Data block →

····················

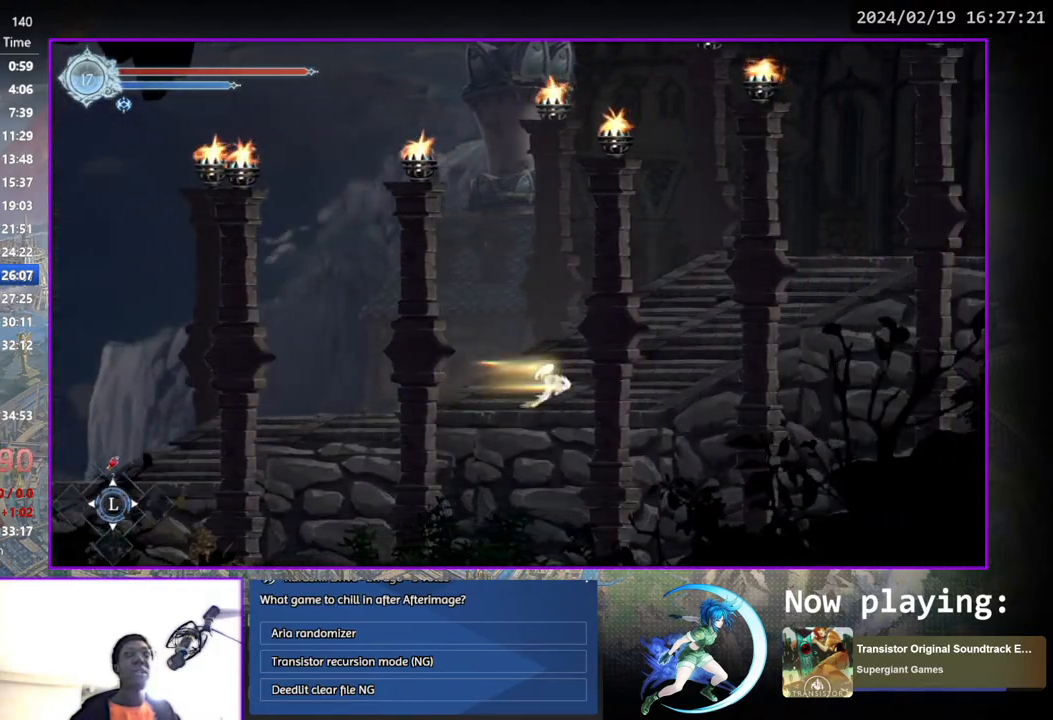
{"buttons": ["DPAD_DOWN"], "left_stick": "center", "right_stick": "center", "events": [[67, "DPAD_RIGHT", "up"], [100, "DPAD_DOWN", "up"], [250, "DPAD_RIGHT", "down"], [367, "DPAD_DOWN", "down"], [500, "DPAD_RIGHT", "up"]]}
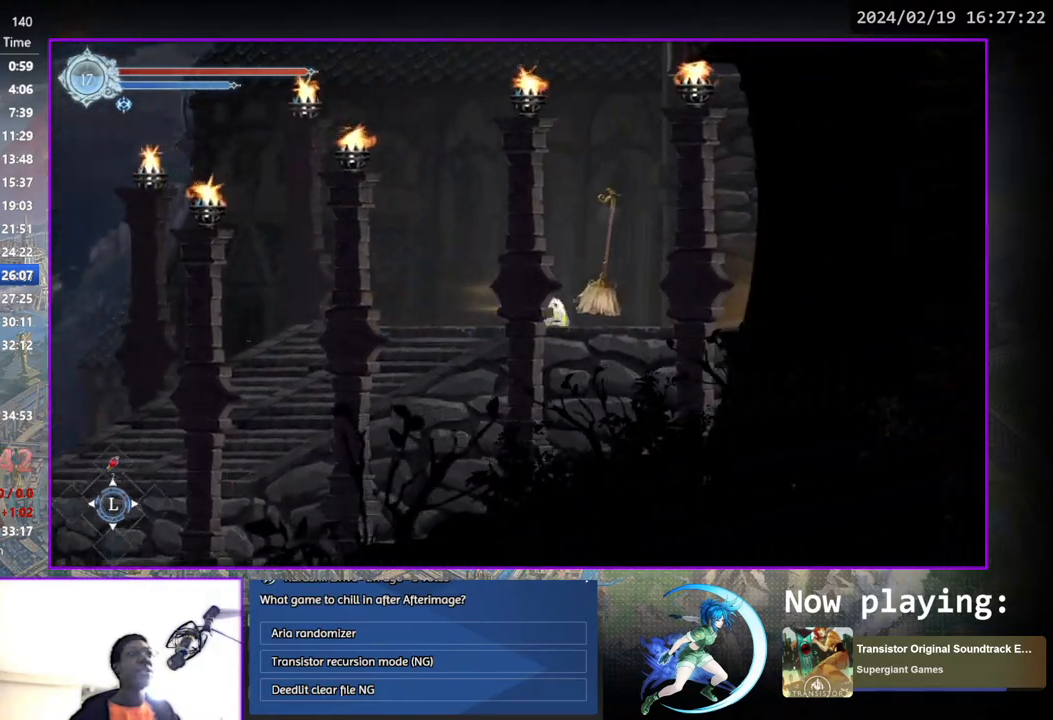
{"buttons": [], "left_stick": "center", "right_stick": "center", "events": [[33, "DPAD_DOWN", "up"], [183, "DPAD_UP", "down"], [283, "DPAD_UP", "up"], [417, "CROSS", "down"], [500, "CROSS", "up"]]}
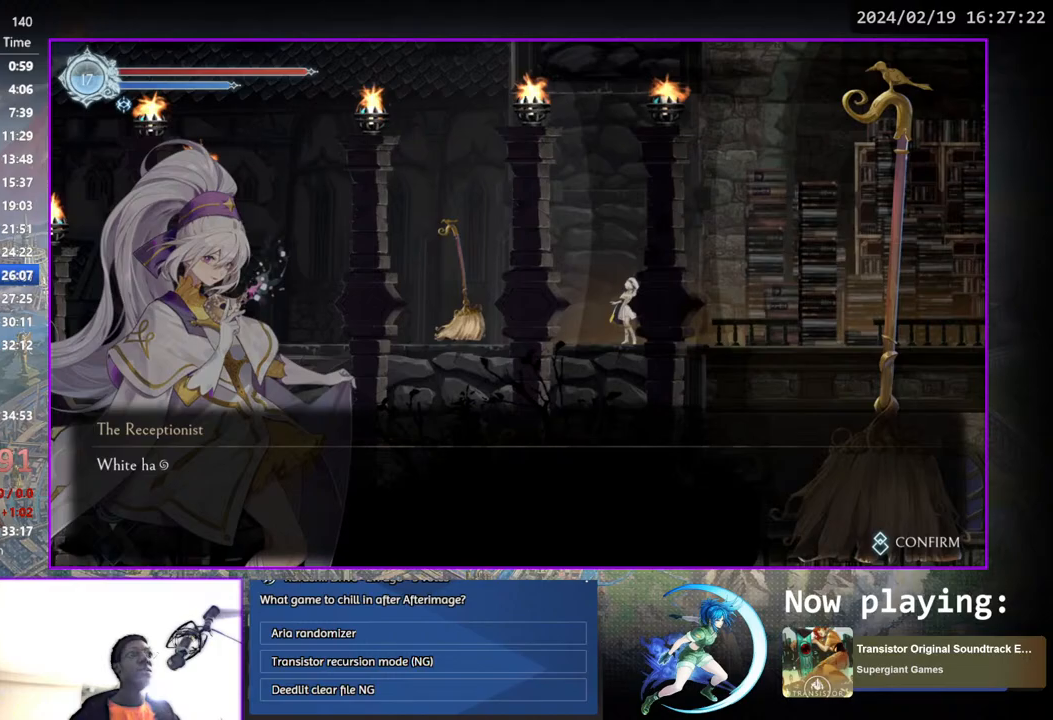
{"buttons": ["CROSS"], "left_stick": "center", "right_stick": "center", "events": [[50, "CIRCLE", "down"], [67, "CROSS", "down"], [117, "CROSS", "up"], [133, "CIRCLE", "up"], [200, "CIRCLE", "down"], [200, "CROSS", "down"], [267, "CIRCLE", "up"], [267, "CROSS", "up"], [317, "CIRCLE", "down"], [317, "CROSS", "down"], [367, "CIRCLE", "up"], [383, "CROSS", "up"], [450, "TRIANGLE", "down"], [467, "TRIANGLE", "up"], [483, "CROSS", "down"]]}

····················

Exercise details →
What is needed is an exact copy of the data, without any pictures.

Output →
{"buttons": ["DPAD_DOWN"], "left_stick": "center", "right_stick": "center", "events": [[67, "DPAD_RIGHT", "up"], [100, "DPAD_DOWN", "up"], [250, "DPAD_RIGHT", "down"], [367, "DPAD_DOWN", "down"], [500, "DPAD_RIGHT", "up"]]}
{"buttons": [], "left_stick": "center", "right_stick": "center", "events": [[33, "DPAD_DOWN", "up"], [183, "DPAD_UP", "down"], [283, "DPAD_UP", "up"], [417, "CROSS", "down"], [500, "CROSS", "up"]]}
{"buttons": ["CROSS"], "left_stick": "center", "right_stick": "center", "events": [[50, "CIRCLE", "down"], [67, "CROSS", "down"], [117, "CROSS", "up"], [133, "CIRCLE", "up"], [200, "CIRCLE", "down"], [200, "CROSS", "down"], [267, "CIRCLE", "up"], [267, "CROSS", "up"], [317, "CIRCLE", "down"], [317, "CROSS", "down"], [367, "CIRCLE", "up"], [383, "CROSS", "up"], [450, "TRIANGLE", "down"], [467, "TRIANGLE", "up"], [483, "CROSS", "down"]]}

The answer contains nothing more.